Watching the concert I was transformed right back to the days of my youth and the world I grew up in. It was an almost magical experience. My neural pathways were buzzing, with memories (good and bad) and thought connections that weren't quite random. Francis Rossi (the bands co-founder) is just 6 years older than me, and 5 years ago he cut of his trademark ponytail, something he had for 35 years! Last week, a well-meaning friend suggested I cut mine off as it would make me look 10 years younger – as I write this it’s still there.
So in what was a busy week, it was wonderful to enjoy this oasis of warm memories intermingled with future thoughts. I was dipping into my memory suitcase and not only enjoying every moment, but also thinking about what some of those experiences have meant for me. I have written previously about the award winning memory suitcase initiative for those living with dementia or caring for those with dementia (see here). It’s a fabulous project, created and run by the Liverpool Museum, and it was Carol Rogers (the Director of Education and Communities at the museum) who suggested that 'museums look after memories' a delightful notion.
It is the contents of the suitcase that are important. An artefact can prompt a memory that can start a conversation where a conversation perhaps hasn't been possible due to an individual’s short term memory loss. As dementia progresses, cognitive skills and short term memory reduce – but often longer term memories can be tapped into. Last week I was due to see a slightly different approach at the Wrighington, Wigan and Leigh NHS Trust innovative dementia pods.

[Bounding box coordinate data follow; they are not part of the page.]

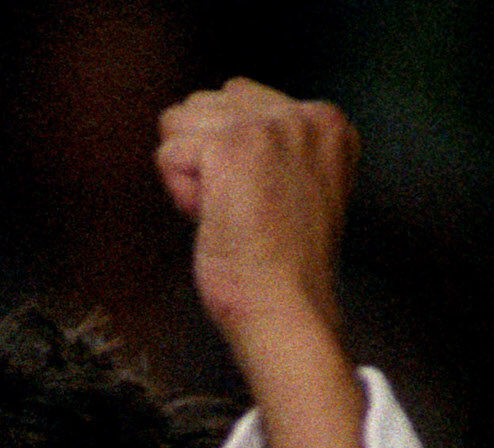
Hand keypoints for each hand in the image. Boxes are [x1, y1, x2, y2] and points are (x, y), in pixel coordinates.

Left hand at [155, 79, 357, 339]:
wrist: (286, 307)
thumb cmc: (280, 265)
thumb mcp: (289, 183)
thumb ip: (265, 143)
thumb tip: (199, 113)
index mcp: (326, 122)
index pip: (237, 96)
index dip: (227, 155)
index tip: (261, 201)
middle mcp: (303, 115)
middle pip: (202, 103)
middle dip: (204, 157)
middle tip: (242, 210)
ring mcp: (270, 126)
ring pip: (179, 124)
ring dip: (190, 174)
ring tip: (231, 213)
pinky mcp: (232, 147)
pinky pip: (167, 156)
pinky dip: (180, 194)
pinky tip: (218, 219)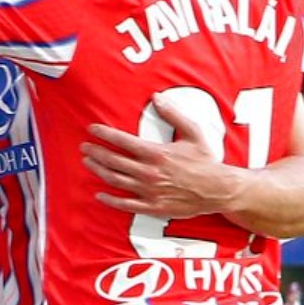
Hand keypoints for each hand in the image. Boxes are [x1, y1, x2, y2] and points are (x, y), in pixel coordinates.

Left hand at [80, 96, 233, 217]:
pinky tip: (100, 194)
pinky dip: (110, 200)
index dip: (104, 134)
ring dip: (99, 170)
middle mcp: (149, 172)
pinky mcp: (152, 207)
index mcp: (157, 153)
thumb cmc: (206, 161)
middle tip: (85, 147)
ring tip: (88, 162)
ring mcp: (149, 191)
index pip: (122, 141)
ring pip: (116, 180)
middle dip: (96, 152)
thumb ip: (173, 114)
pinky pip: (126, 205)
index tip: (92, 129)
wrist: (218, 189)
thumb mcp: (193, 133)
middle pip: (114, 160)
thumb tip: (157, 97)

Dementia pods are a creative approach that uses pop-up rooms designed to be reminiscent of a bygone era, and can help reassure patients who are living with dementia. Designed in retro themes they are filled with authentic furniture and memorabilia enabling and encouraging patients to talk about memories they still retain. The dementia pods simply pop up or down so are ideal for a ward environment and can turn any care space into a therapeutic and calming environment. I didn't get there due to a problems with the ward that meant it was closed for the 24 hour I as due to be there. I am looking forward to having the visit re-arranged.
The greatest boost to my memory suitcase last week was seeing the wonderful article in Fridays Telegraph newspaper. This featured the work of the brilliant HenPower project, something I first heard about this summer when I met, serendipitously, the charismatic Jos Forester-Melville (a henologist) and HenPower Project Manager. I really like the idea of using hens to tackle loneliness in older men and the difference hens can make to older men living with dementia. Read the story here. And if anyone is looking for a Christmas present that would also double as a artefact for my memory suitcase, well 'The Complete Zap Comix' edition is due to be published on the 22nd Nov, and absolute snip at just under £300!